SCF bondholders rejoice, told to spend cash wisely

South Canterbury Finance investors, including all bondholders but not preference shareholders, have been told to spend their cash wisely when they are reimbursed by the government a total of $1.6 billion following the company’s receivership today.

In addition, the government is negotiating a loan of up to $175 million to the receivers for repayment of prior charges over South Canterbury’s assets, including a $100 million facility arranged through investor George Kerr’s Torchlight fund.

The payment under the Crown guarantee appears more favourable to South Canterbury investors than to those in other failed finance companies in recent times.

This is because some depositors and investors in long-dated bonds will now be repaid – having earlier been told not to expect anything.

This also represents a significant payday for plucky investors who bought South Canterbury 2012 bonds in the last days of last week at an 80% discount to their value today.

South Canterbury chief executive Sandy Maier said today that the payout under the guarantee scheme would lessen the impact on the South Island economy, where much of the company’s funding base and lending activities were based.

“Very shortly there’s going to be a massive infusion of liquidity in the South Island as all these debenture holders and bond holders get their dough,” Mr Maier told a media conference in Christchurch.

“I hope they do wise things with the money next.”

All up the government will repay about 35,000 investors $1.6 billion, hoping to recover as much as it can from the receivership. Repayment of prior charges gives the government first call on South Canterbury's assets, which the receivers are expected to sell down over time.

Mr Maier said the wider effects of the receivership on the South Island economy was also lessened by the fact that South Canterbury had not been doing any new lending for most of this year.

Government defends decision
Finance Minister Bill English said repaying all depositors as quickly as possible would ultimately reduce the cost to the taxpayer by about $100 million by ensuring the Crown is not liable for interest payments after the date of settlement.

"Furthermore, being in control of the receivership process takes the pressure off the receiver to quickly sell any assets,” he said.

"This ensures the Crown can get the best deal for taxpayers. Businesses that owe money, or are owned by South Canterbury, can continue to operate and there will be a minimum of disruption to both the local and national economy.”

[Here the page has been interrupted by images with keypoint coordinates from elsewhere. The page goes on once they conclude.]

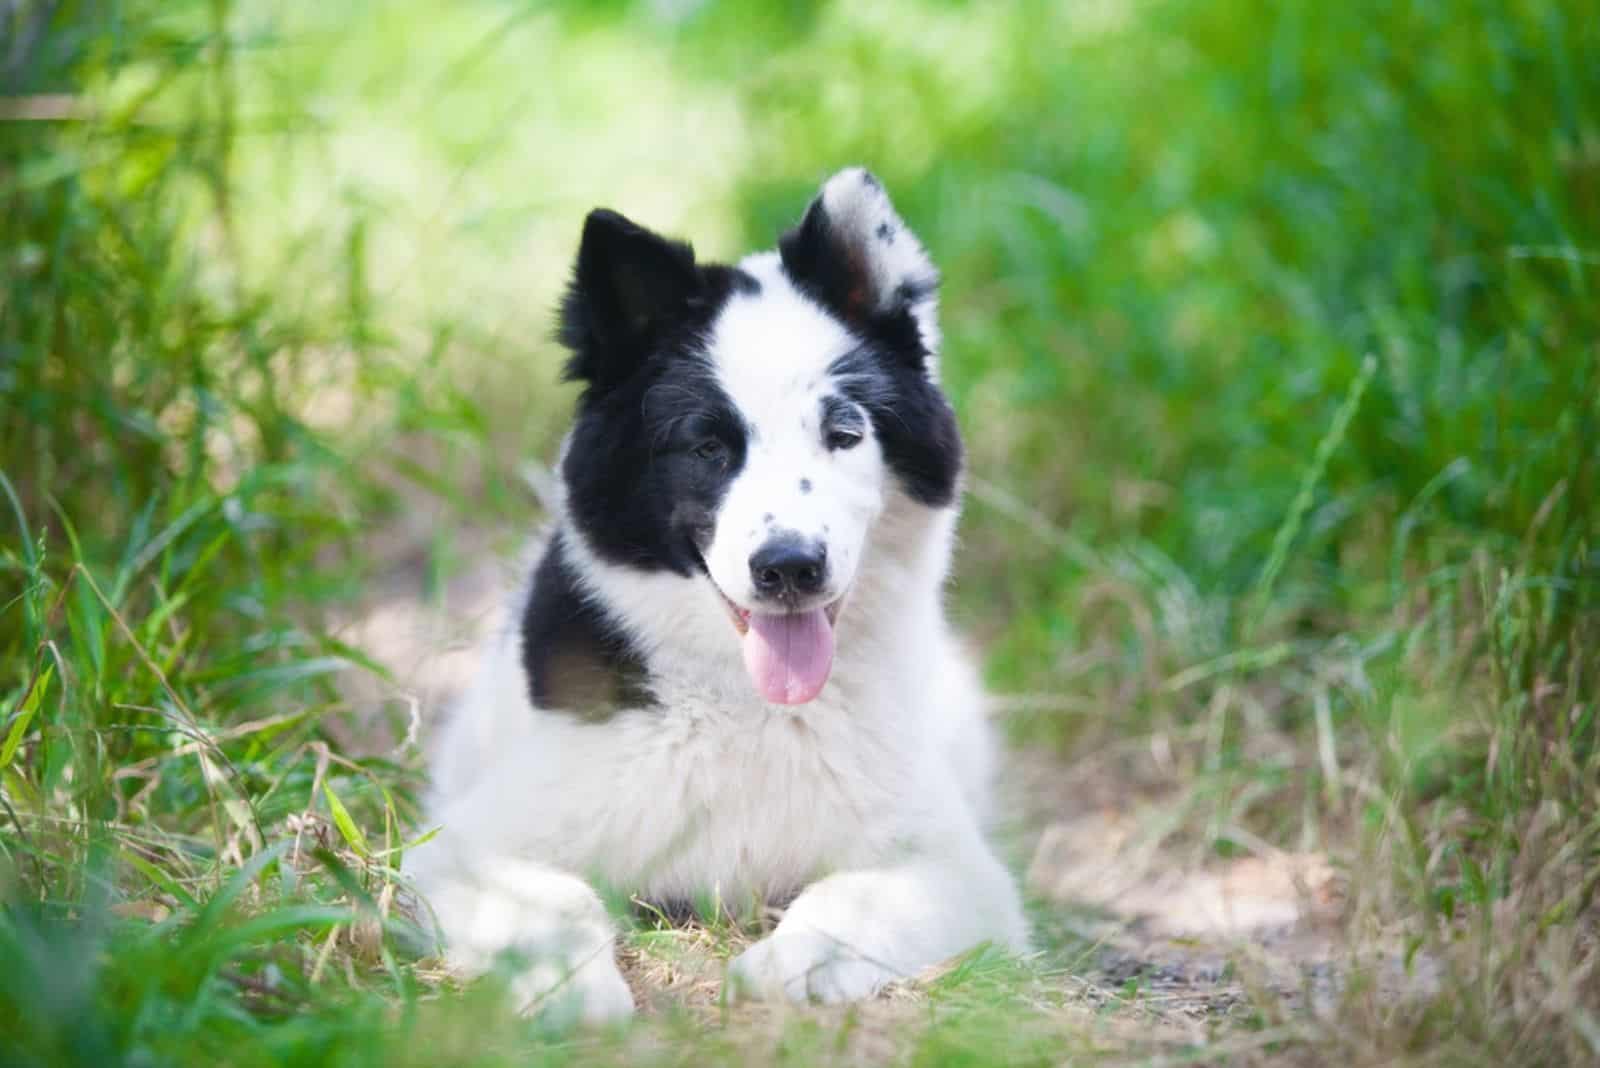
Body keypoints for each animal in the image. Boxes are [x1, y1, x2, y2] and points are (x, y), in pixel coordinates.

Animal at [409, 171, 1024, 1023]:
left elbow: (848, 899)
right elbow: (555, 902)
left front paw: (791, 965)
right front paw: (575, 988)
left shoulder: (957, 869)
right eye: (707, 446)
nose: (790, 568)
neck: (745, 706)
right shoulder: (465, 845)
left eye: (843, 434)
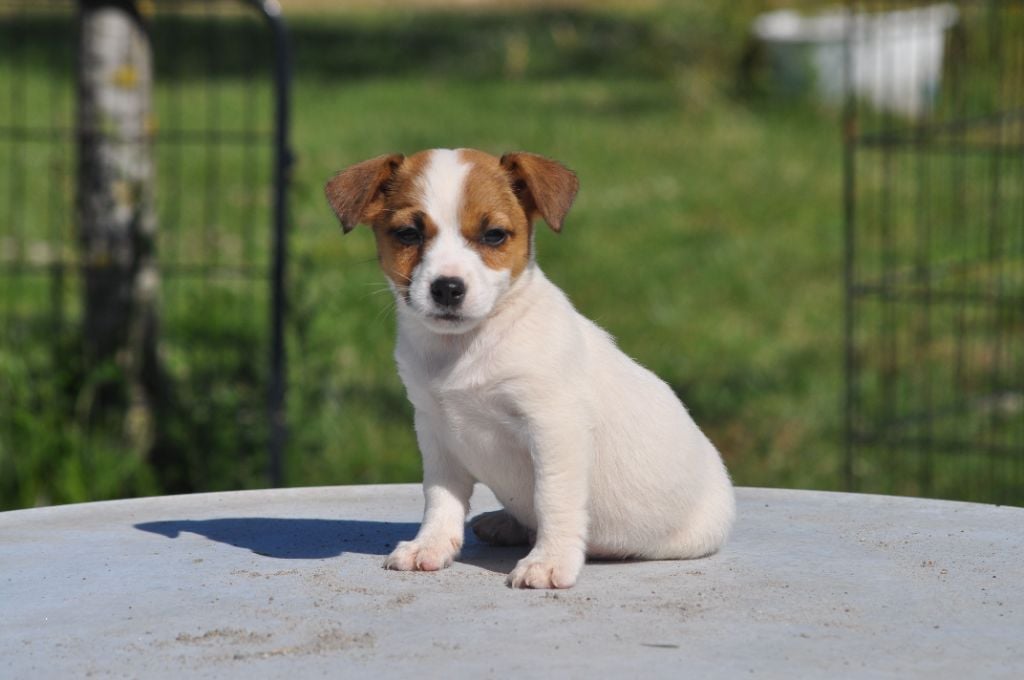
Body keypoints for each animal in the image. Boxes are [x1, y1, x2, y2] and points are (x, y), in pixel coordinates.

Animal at [323, 148, 733, 589]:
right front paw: (430, 546)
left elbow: (552, 499)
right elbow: (440, 497)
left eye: (494, 235)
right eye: (408, 234)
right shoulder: (435, 432)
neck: (466, 347)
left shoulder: (553, 429)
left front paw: (549, 561)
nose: (447, 288)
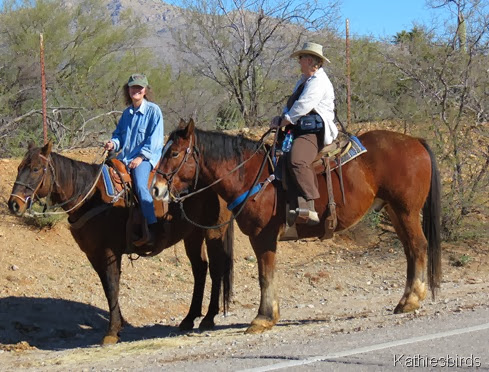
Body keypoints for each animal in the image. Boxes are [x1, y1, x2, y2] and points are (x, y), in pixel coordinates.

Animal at [7, 141, 233, 344]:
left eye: (36, 168)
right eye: (19, 168)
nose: (14, 204)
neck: (91, 197)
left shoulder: (109, 252)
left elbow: (112, 284)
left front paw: (112, 330)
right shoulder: (94, 254)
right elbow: (108, 288)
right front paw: (119, 324)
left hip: (213, 230)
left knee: (216, 268)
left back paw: (208, 318)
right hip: (193, 234)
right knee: (200, 269)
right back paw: (189, 319)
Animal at [153, 119, 442, 334]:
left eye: (174, 153)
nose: (156, 189)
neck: (252, 176)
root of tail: (415, 141)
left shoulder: (263, 237)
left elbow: (265, 276)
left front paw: (263, 318)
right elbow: (266, 275)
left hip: (406, 211)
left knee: (418, 247)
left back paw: (412, 300)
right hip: (396, 211)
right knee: (410, 250)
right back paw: (406, 299)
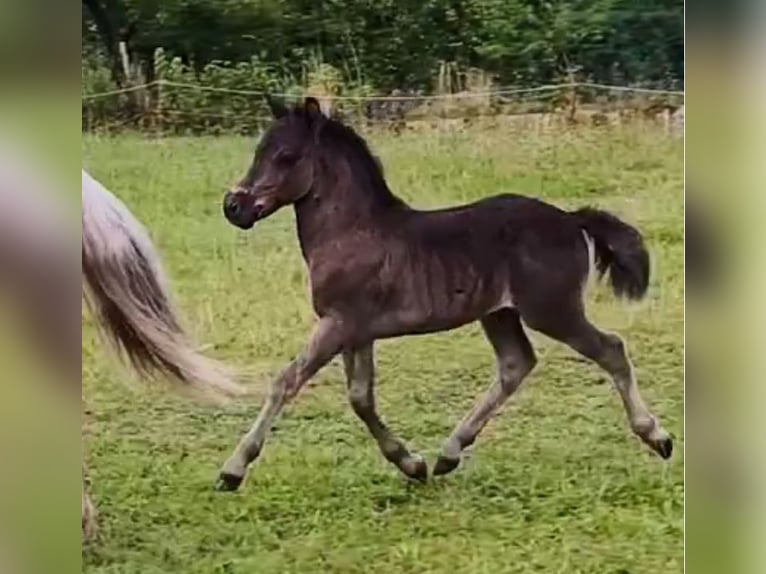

A good day for Torchlight investors
Pyne Gould Corporation subsidiary Torchlight Investment Group recently increased a $75 million credit facility to South Canterbury to $100 million, of which PGC contributed $15 million.

The facility was secured ahead of other charges under the trust deed, and was essentially a first mortgage over South Canterbury’s charging subsidiaries.

Mr Maier said he understood Torchlight would be paid out first and foremost.

Torchlight is chaired by PGC cornerstone shareholder and director George Kerr.

“Today has been a successful investment for them,” Mr Maier said.

Not so lucky are preference shareholders owed about $100 million and South Canterbury’s ordinary shareholders, who consist largely of founder Allan Hubbard and his associated entities.

Down to the wire
Mr Maier said he worked through the night trying to secure a last minute rescue package for South Canterbury but in the end a deal could not be reached with private investors.

When he was appointed chief executive on December 23 the company had just $7 million cash in the bank and last night the figure was about the same.

“So in essence, I guess you could say we haven’t made much progress – however we paid hundreds of millions of deposits off and shrunk the book.

“This is a business that hasn’t disappeared in a puff of smoke. Ultimately it will change hands and that process will go on. It’s a going concern today and has a certain ripeness to it,” he said.

Mr Maier confirmed talks with three interested parties right to the end.

One was a large offshore South East Asian/United States Trust, which was engaged in talks through to 4am this morning.

The other two included a consortium of partially overseas and partially local investors and another offshore group with a history of investment in New Zealand.

Mr Maier said there were a number of sticking points but overall South Canterbury’s board didn’t believe the price or the terms of offers were right.

“Some of it was around what they were going to charge us for due diligence fees, break fees etc, but the problems were infinite in variety. “There wasn’t one in there made for us.”

What’s left?
South Canterbury is split into three business units.

These consist of a bad bank with loans of a nominal value of $700 million (estimated to be worth about $250 million today), a good bank with $900 million worth of loans and a private equity division holding investments in Scales Corp, Helicopters NZ and Dairy Holdings.

While the upfront cost to the Crown is about $1.6 billion plus the prior charges, the government expects to recover the “bulk” of that as the receivers sell the assets over time.

"The final expected net cost to the Crown is already provided for in the Crown accounts within the overall provision of about $900 million for all companies covered by the scheme," Mr English said.